Ross and Job went back to where Quick was wrestling with the remaining food boxes. He had moved them back now, and had some access to the open hatchway door. The door was partially blocked with more boxes.

“Took your time,” said Quick.

“We met Warren and Preston. Sent them to look down the crash-path for more crates,” said Ross.

“Good. Now I don’t think we need move the boxes too far; we’ll be staying pretty near the plane: that’s standard procedure in these situations, but I do agree we ought to move them to the other side. This side’s very messy.”

“Look Simon, I hate to disagree this early . . .”

“Then don’t!”

“But I don’t think it’s too good an idea to stay beside the plane. There’s a lot of fuel about, and it’s just waiting to blow up.”

“Nonsense! It hasn’t blown up yet. I see no reason to believe it ever will. It’s quite steady . . . The engines are off. It’s quite safe.” He thumped the silver fuselage. The wire swung in the dark hold. The blue spark arced through the shadows and the petrol fumes.

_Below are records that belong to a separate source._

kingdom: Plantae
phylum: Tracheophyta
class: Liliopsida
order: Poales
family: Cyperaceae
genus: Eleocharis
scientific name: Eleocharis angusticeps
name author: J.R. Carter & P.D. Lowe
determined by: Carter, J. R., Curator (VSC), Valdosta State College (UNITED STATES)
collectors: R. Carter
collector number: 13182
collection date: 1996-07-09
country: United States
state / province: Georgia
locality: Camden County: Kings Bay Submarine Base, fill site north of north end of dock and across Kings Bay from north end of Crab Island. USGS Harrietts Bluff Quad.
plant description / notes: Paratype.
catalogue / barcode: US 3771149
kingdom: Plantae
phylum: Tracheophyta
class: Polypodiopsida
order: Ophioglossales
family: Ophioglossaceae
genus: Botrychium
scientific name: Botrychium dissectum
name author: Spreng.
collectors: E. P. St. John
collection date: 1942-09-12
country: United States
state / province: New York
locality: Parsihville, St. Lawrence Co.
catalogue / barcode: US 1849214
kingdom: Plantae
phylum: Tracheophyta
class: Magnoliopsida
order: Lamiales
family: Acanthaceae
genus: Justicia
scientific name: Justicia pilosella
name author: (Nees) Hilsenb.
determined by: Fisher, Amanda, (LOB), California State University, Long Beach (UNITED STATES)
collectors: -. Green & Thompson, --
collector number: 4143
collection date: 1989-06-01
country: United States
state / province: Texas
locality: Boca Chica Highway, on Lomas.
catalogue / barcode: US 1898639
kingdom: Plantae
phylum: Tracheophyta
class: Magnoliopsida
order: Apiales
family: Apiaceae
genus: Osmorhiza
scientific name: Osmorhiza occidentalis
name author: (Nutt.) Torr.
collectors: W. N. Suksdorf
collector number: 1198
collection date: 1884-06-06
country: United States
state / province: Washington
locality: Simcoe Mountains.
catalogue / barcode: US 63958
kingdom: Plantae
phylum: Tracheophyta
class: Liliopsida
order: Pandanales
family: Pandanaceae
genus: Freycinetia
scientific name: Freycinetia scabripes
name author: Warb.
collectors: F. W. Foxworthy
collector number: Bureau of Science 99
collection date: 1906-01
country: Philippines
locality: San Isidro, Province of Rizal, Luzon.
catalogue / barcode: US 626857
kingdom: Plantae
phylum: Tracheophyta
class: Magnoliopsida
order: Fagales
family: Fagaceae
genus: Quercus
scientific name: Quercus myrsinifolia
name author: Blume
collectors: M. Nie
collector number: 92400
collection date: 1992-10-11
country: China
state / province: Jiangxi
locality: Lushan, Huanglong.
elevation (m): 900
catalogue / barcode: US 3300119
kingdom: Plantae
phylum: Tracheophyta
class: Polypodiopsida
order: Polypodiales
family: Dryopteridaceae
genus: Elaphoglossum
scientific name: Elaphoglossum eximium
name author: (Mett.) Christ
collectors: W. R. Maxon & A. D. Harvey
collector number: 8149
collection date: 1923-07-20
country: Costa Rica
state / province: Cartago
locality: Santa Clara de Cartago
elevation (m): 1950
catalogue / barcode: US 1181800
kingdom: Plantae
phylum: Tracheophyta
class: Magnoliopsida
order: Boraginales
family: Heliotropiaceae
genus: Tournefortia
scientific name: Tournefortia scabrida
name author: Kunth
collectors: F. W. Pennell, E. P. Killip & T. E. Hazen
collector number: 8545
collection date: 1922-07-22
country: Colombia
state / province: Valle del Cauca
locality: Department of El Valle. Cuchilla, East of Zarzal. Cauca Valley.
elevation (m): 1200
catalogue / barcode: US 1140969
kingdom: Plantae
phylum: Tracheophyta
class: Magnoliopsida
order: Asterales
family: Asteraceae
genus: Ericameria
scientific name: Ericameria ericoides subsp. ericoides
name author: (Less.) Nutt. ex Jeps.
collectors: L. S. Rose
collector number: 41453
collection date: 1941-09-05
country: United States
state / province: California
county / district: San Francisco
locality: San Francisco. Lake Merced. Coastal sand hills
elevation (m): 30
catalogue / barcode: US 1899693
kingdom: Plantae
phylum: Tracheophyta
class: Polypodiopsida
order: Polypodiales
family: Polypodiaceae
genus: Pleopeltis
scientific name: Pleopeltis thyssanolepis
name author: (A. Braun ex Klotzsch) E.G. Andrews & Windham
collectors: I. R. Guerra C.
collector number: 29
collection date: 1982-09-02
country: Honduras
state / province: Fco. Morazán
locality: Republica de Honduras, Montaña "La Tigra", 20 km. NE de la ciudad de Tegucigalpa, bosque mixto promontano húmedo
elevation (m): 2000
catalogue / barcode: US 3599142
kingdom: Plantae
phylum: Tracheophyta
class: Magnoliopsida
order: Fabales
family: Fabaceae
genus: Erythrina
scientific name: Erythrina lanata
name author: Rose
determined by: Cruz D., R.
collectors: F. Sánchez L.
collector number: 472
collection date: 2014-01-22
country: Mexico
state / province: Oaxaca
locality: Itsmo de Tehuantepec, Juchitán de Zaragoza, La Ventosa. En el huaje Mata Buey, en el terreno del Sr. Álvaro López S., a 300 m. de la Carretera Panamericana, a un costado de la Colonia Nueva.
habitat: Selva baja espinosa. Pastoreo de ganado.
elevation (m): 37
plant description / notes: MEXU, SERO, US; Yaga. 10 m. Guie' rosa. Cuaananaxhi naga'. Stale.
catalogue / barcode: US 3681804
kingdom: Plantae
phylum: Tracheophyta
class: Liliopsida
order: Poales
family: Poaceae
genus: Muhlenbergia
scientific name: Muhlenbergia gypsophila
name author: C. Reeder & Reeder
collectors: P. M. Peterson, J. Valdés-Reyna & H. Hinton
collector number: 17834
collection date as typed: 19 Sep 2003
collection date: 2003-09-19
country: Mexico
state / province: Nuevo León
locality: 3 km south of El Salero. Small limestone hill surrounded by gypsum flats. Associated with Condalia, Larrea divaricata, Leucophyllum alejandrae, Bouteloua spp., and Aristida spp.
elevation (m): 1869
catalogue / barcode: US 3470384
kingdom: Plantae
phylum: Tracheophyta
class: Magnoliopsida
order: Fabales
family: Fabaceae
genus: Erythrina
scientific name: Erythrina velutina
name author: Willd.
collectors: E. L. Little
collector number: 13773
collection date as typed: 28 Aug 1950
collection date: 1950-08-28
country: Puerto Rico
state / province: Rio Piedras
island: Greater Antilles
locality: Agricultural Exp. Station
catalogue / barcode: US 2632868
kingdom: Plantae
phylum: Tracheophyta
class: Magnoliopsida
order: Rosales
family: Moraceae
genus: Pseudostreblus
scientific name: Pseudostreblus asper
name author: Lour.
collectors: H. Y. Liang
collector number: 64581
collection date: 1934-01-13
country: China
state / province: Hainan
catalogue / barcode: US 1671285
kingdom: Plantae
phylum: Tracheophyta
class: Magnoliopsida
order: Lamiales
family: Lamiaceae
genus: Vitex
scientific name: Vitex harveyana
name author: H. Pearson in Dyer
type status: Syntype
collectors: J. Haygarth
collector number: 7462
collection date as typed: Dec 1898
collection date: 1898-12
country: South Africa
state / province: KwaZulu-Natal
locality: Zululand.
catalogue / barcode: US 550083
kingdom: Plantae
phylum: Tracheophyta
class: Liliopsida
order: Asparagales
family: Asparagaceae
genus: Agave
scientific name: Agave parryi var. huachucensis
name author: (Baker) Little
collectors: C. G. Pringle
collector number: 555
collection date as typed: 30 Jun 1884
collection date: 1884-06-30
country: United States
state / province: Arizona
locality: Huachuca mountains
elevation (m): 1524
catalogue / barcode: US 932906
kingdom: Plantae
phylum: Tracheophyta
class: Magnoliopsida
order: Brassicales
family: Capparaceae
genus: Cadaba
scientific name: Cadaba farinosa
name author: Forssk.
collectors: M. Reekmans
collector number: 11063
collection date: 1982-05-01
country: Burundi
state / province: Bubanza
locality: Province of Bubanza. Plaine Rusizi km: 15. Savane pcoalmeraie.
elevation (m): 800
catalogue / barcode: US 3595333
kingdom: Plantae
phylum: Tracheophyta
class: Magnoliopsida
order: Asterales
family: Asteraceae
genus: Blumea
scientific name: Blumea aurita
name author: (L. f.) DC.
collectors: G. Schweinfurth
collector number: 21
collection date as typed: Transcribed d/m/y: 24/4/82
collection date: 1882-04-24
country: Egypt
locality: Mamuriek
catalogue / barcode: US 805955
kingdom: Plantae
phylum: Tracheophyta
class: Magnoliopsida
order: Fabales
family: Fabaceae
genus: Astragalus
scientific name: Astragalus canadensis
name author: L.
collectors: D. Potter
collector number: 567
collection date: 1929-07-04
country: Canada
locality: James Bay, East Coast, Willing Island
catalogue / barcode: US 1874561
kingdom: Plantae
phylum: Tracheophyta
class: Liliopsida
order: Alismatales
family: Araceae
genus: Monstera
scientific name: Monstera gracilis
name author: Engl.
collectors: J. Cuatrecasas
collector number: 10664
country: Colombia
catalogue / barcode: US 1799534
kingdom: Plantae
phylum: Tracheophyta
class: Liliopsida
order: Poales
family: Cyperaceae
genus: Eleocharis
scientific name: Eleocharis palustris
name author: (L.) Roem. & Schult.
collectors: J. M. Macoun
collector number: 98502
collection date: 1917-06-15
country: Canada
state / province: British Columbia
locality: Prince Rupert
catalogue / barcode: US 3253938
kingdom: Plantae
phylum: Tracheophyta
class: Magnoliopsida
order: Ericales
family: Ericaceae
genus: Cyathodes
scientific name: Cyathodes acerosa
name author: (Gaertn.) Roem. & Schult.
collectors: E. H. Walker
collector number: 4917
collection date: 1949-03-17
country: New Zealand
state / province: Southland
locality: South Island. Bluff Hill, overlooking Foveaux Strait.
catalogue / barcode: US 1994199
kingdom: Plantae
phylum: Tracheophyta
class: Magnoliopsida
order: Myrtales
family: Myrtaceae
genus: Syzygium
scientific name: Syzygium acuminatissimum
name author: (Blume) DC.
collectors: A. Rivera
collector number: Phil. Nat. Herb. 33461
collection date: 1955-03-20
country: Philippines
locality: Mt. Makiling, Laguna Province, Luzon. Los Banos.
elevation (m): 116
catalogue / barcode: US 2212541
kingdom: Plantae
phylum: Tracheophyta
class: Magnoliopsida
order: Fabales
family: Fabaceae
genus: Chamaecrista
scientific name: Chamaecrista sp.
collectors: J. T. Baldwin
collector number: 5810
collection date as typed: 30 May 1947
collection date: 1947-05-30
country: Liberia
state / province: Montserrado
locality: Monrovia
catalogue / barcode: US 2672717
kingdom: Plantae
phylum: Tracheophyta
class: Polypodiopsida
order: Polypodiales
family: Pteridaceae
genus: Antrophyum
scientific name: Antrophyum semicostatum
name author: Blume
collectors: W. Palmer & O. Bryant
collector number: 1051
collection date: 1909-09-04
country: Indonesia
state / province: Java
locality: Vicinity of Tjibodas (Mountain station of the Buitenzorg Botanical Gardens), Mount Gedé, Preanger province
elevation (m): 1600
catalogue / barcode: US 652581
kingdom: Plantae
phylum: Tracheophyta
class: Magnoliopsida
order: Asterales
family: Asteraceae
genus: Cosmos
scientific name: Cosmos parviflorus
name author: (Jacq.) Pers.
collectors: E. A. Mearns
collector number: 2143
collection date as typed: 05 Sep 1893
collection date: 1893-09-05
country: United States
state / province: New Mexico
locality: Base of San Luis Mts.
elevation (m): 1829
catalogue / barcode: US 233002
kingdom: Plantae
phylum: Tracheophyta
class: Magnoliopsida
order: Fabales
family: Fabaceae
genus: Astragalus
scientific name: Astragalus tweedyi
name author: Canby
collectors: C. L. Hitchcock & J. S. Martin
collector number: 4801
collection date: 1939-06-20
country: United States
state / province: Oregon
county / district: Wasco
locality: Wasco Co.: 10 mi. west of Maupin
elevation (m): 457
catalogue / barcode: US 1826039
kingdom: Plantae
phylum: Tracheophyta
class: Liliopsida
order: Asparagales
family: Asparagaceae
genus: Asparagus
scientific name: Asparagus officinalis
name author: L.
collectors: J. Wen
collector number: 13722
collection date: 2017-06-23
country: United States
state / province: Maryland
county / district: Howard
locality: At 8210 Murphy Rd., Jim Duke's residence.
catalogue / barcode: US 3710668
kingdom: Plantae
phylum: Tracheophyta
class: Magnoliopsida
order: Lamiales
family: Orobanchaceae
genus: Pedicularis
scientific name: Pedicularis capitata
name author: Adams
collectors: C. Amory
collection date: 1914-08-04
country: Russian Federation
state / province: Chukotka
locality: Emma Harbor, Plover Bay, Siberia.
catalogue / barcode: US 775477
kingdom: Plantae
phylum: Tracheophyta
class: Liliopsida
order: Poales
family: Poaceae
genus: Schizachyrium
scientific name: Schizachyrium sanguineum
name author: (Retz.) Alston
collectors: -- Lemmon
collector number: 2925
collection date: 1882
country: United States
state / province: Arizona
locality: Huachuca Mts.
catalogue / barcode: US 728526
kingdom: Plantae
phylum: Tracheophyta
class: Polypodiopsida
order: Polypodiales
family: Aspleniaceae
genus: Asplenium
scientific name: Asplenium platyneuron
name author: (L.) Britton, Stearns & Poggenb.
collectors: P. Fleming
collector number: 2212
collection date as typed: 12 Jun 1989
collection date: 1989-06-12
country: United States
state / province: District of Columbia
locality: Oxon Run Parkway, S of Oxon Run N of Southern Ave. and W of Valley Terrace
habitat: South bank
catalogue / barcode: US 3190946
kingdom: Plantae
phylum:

Ross shrugged. He and Job picked up the next case without further comment, but they carried it well clear on the other side.

Warren’s voice carried back to them from the distance. “Bloody dynamite in this one!”

Ross shook his head. Job said seriously, “God must love us very dearly: we should be dead ten times over.” They went back. As they reached the port engine they heard, “Hey! Mr. Ross; Job.”

They turned, and Kate Warren was hanging out of the door, her feet just short of the wing. They went over. “Let go,” called Ross, “we’ll catch you.”

“Right,” she said without a second’s hesitation, “here I come.” She slid down the wing on her stomach and hit both of them surprisingly hard. They all went over on the slippery ice.

Kate sat up first. “You two should really play cricket for England,” she said. “They need a couple of fielders like you.”

“And what’s your sport?” asked Ross, trying to catch his breath. “Weightlifting? Shot? Heavyweight boxing?”

“If it was,” she said as they got to their feet, “I’d thump you first.”

Ross noticed she had brushed the stiffness, most of the blood and many of the rats’ tails out of her hair, given her face a good scrub and found a pullover somewhere. She had changed into jeans, and with these and the thick pullover she was by far the most suitably dressed of them all. They took her to Simon Quick, who was just opening a way into the hold.

“Excellent,” he said when he saw her. “You’re just the one I need. Slip in this hole like a good girl, and move the boxes from the other side.”

“Right-oh,” she said, and went forward.

She wriggled between the boxes and into the dark hold. She closed her eyes tight, trying to get them used to the darkness; and so she missed the sudden blue light which flashed briefly far above her head. After a few moments, she could see. It was as though she was standing at the bottom of a cluttered chimney. There was no light from above, except from a thin tear in the metal of the fuselage, and the walls seemed to gather around her. She had a moment of claustrophobia, but shook it off. She began to move the crates. They were not heavy, and she soon had them into sufficient order to begin passing them out to Simon Quick. He was sorting them out into piles on the ice, after which Ross and Job carried them well clear of the plane.

Preston and the doctor brought one or two more back from further down the ice, the doctor becoming sufficiently hungry to admit that perhaps Ross had a point. At last a tent came out, and the first of the boxes containing clothes.